One useful thing per issue. A tip, a how-to, a resource, a behind-the-scenes update, a case study. The businesses that struggle with newsletters are the ones trying to write a magazine. Pick a single format and stick to it: one tip about [your expertise], 250-400 words, every week. Diana, a salon owner, built 600 subscribers by sending one hair care tip per week. That is the entire format. Simple works.

Is Kit free?+

Kit (formerly ConvertKit) has a free plan that supports up to 10,000 subscribers with basic email sending. You can send broadcasts, create a landing page, and accept subscribers at no cost. Automation sequences (where emails send automatically based on subscriber actions) require the Creator plan at $25 per month. For a new newsletter, the free plan is a legitimate starting point, not a crippled trial.

What is the difference between Kit and GetResponse?+

Kit is built for creators and newsletter writers. It is cleaner, has better landing page tools, and integrates with digital product sales natively. GetResponse is a broader email marketing platform with more automation features, a built-in CRM, and a website builder. For a small business starting a newsletter, Kit is simpler to use. GetResponse makes sense if you also want email automation sequences and more advanced segmentation from day one.

How do I grow my newsletter list?+

Start with the people who already know you. Email your existing customers and tell them about the newsletter. Post the sign-up link in your Instagram bio, your email signature, and on your website. Add a sign-up form to your Google Business profile if you have one. A simple lead magnet, a free checklist, a discount, a short guide, converts visitors to subscribers faster than a generic "subscribe for updates" button. Diana got her first 200 subscribers by emailing her existing client list and adding a sign-up card at her salon checkout.

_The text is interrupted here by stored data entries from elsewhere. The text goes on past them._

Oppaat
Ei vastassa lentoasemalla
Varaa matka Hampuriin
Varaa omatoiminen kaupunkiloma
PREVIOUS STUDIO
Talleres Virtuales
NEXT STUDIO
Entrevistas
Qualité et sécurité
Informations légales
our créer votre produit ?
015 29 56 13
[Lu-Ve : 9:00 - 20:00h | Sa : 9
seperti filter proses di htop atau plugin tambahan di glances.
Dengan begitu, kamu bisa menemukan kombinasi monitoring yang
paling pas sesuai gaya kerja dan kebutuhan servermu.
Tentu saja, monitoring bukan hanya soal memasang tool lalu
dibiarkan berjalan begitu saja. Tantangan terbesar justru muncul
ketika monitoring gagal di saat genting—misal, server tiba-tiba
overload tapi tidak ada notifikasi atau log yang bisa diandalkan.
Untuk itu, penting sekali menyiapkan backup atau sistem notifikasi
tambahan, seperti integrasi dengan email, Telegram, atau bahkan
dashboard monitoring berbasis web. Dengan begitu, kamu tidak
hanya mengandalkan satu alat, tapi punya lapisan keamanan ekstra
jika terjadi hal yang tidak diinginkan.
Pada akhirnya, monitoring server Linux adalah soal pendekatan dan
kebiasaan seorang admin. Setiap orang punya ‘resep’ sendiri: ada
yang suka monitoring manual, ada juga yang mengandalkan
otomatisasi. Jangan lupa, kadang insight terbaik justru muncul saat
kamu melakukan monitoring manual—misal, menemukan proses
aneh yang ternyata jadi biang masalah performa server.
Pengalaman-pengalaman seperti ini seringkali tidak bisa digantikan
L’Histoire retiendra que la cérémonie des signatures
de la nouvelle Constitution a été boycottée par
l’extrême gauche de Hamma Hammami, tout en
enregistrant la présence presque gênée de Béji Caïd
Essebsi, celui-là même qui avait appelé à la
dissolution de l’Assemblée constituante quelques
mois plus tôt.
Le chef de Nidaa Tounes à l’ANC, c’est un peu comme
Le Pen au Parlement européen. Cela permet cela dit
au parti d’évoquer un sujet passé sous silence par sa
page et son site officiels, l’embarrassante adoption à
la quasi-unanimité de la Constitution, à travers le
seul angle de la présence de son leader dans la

Do I need a newsletter if I have Instagram?+

Yes, and the reason is simple: you do not own your Instagram audience. If the algorithm changes, your account gets flagged, or the platform shifts, your reach disappears. Your email list belongs to you. A subscriber who gives you their email address is worth roughly 10-20x a social follower in terms of reach and engagement. Growing both is ideal. If you have to choose where to spend your time, building the email list has a longer shelf life.